Lastly, the Children’s & Family Emmys are coming out, with major awards going to City of Ghosts and Maya and the Three — and individual achievement prizes to Craig McCracken and Chris Tsirgiotis for their work on Kid Cosmic.
3. Retro ad of the week
This might be the newest “retro” ad we’ve featured in this column. But we feel it’s just old enough to count.
The commercial is from 2009, and Studio Ghibli made it for the Yomiuri Shimbun — Japan’s largest newspaper. Bubble Gumski Edition is likely the closest you’ll get to rendering its title in English. Basically, though, it’s untranslatable.
That untranslatability comes from the source material. In this spot, Ghibli animated the work of Shigeru Sugiura, a surrealist manga artist popular in postwar Japan. He was known for nonsense humor and strange drawings. He sometimes named his characters after objects — simply tacking on -suke (a common suffix for boys’ names) to the end. Hence Fūsen Gum-suke, the bubble-blowing ninja. Localized: Bubble Gumski.
This commercial is just 15 seconds long, and it “contains no corporate message,” as the Yomiuri Shimbun itself admitted. It’s weird, hilarious and very faithful to Sugiura’s style, which is about as far from the perceived “Ghibli style” as it gets. Besides Bubble Gumski, a host of Sugiura’s other characters make cameo appearances.

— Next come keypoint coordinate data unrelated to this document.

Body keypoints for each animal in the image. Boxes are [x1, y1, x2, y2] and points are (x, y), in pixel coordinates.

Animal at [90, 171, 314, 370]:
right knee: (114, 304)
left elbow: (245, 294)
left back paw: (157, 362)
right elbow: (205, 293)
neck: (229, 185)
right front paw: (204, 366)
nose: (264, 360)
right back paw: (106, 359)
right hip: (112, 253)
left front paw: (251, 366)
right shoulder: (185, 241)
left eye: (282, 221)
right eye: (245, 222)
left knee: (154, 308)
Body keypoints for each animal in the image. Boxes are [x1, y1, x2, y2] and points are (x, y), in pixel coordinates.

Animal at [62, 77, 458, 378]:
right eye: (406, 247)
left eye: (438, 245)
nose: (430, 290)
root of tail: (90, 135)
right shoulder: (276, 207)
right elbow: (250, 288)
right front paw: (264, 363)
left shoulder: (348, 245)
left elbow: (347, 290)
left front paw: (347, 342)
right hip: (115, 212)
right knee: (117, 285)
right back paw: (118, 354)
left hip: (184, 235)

Goro Miyazaki directed Bubble Gumski Edition, but Sugiura’s ties to Ghibli run deep. Producer Toshio Suzuki, who pitched this ad to the Yomiuri Shimbun and forced the issue when the paper declined, is a longtime fan. Isao Takahata borrowed heavily from Sugiura in Pom Poko. And Hayao Miyazaki, who planned the ad, has been a Sugiura admirer since childhood — he’s taken a lot from him.

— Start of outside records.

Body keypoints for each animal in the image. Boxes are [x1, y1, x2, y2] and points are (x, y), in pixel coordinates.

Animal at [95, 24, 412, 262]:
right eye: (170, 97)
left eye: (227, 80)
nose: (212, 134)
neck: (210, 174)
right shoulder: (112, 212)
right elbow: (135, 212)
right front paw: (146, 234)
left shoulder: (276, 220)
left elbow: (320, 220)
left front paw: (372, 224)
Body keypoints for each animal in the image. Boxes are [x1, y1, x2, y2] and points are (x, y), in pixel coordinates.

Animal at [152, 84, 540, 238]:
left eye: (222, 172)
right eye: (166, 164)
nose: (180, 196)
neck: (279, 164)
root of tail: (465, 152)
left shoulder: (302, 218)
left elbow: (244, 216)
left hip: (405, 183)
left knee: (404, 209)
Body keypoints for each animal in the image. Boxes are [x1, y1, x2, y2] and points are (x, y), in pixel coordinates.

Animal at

It goes back even to Miyazaki’s Future Boy Conan and Castle of Cagliostro in the ‘70s. Suzuki tells the story that, after seeing Conan for the first time, he noticed Sugiura’s influence in the third episode. He later mentioned it to Miyazaki, who was overjoyed. “You’re the first person I’ve met who understands this,” Miyazaki told him.2
Bubble Gumski Edition is credited as the first animated collaboration between Hayao Miyazaki and Goro Miyazaki. It came on the heels of the contentious Earthsea era — you can view this ad as a thaw. The Miyazakis were among the only people involved.

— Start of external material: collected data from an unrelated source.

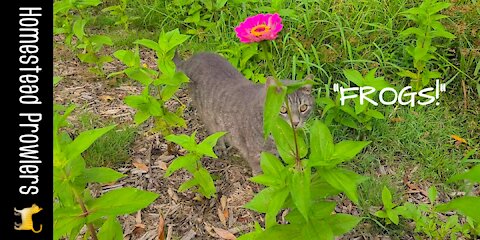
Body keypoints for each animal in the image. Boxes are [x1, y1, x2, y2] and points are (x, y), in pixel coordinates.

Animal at [176, 52, 316, 173]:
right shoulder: (256, 155)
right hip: (208, 116)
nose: (296, 122)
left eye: (303, 108)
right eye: (282, 110)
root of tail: (192, 58)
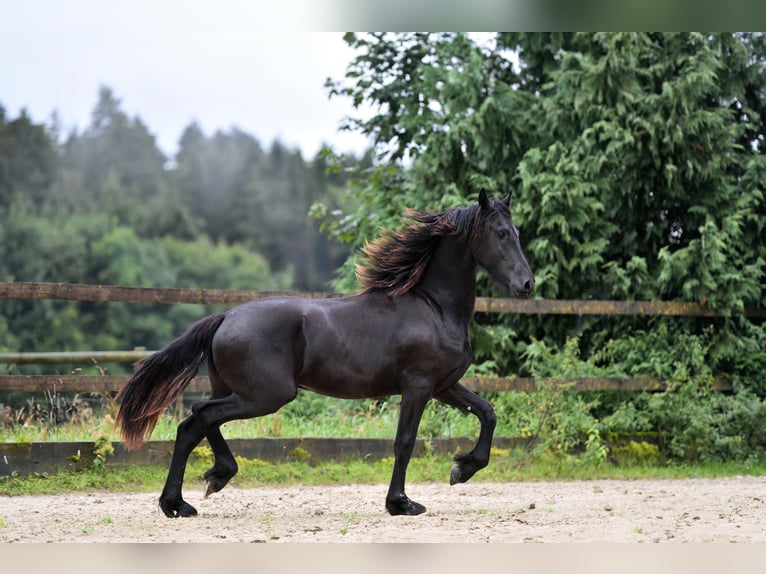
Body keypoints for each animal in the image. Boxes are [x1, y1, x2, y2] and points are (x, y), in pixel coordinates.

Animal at [117, 191, 536, 520]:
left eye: (516, 233)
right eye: (501, 234)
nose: (527, 285)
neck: (433, 307)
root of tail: (226, 317)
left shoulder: (444, 386)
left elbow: (487, 413)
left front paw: (462, 469)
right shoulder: (418, 386)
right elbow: (404, 442)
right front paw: (401, 503)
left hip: (236, 391)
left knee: (198, 422)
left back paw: (200, 489)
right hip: (266, 395)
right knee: (199, 418)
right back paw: (184, 498)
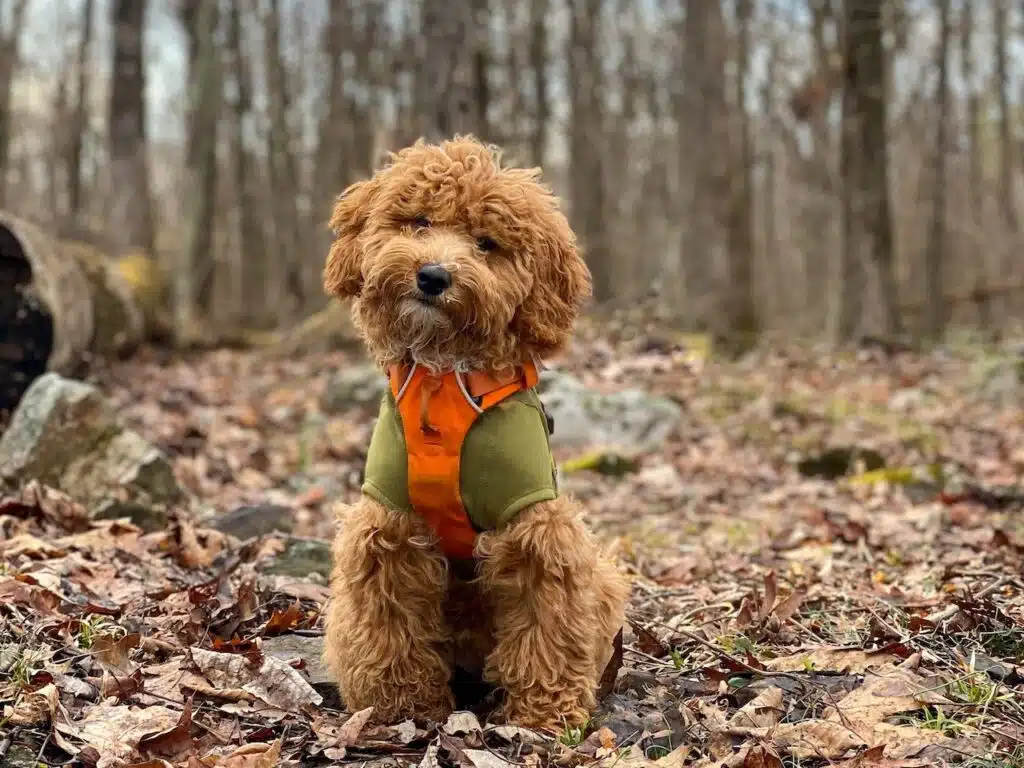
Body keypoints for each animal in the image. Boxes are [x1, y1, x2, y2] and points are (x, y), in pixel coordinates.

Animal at [319, 135, 626, 729]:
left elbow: (546, 621)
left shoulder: (535, 529)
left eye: (487, 244)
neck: (444, 379)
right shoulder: (389, 526)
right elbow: (389, 621)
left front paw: (544, 713)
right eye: (418, 221)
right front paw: (401, 705)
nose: (433, 276)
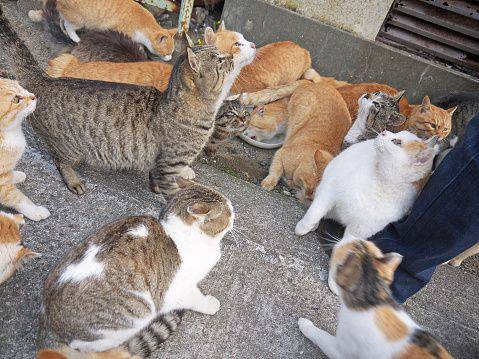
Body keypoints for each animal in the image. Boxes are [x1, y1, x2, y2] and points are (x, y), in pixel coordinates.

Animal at [0, 9, 253, 200]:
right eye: (220, 60)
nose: (229, 58)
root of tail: (45, 80)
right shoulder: (169, 164)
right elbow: (173, 193)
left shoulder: (159, 163)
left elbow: (155, 178)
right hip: (71, 148)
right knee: (59, 160)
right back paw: (73, 179)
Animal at [0, 78, 50, 222]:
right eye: (17, 99)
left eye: (20, 87)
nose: (34, 95)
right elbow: (17, 197)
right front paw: (35, 211)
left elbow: (9, 175)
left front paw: (16, 175)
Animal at [26, 0, 176, 60]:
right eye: (166, 52)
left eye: (171, 53)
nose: (169, 58)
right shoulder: (119, 32)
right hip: (80, 21)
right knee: (69, 26)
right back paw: (75, 38)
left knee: (62, 20)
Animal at [40, 184, 235, 358]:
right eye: (228, 212)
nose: (235, 211)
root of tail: (48, 325)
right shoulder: (175, 291)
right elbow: (195, 298)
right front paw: (209, 304)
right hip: (137, 314)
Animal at [300, 239, 454, 359]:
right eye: (363, 242)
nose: (348, 235)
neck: (374, 301)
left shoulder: (342, 350)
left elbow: (321, 335)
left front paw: (305, 325)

Which ties into the question of who animated it. He’s credited as “Kamon Oba.” This is a pseudonym — when read aloud in Japanese, you get something like “total idiot.” His real name is a secret. One Ghibli document hints only that he’s “an exceptionally skilled animator and one of the most indispensable people in Ghibli feature films.”3
Some on the Japanese side of the internet have debated this mystery in recent years, raising an idea that fascinates us: what if it’s Hayao Miyazaki? The little bird at the end feels almost like a signature — it has that staring eye Miyazaki uses. Plus, who better to animate Sugiura’s characters?
Still, whoever animated it, Bubble Gumski Edition is a must-see. It’s among the most unusual things Ghibli’s made, and we’ve rewatched it dozens of times without getting tired of it. Just seeing it move is entertaining, and the scrambled voices and abstract sound effects are a joy. You’ll find it with English subtitles below:
See you again soon!
From Du’s book Animated Encounters, our main source for the article. The direct quotes from Mochinaga’s memoirs, alongside other key details, come from Anime: A History. Rick Goldschmidt’s book on the making of Rudolph, and the book Chinese Animation and Socialism, supplied most of the other quotations and information. A final source was Restoring the Puppets of Rudolph, a Blu-ray extra.
From the booklet to the Blu-ray collection Ghibli ga Ippai Special Short Short 1992–2016, an important source. (The booklet clarifies that the “Kamon Oba” who animated this ad isn’t the same “Kamon Oba” in the credits for Goro Miyazaki’s From Up on Poppy Hill. That, for the record, was Yôji Takeshige.)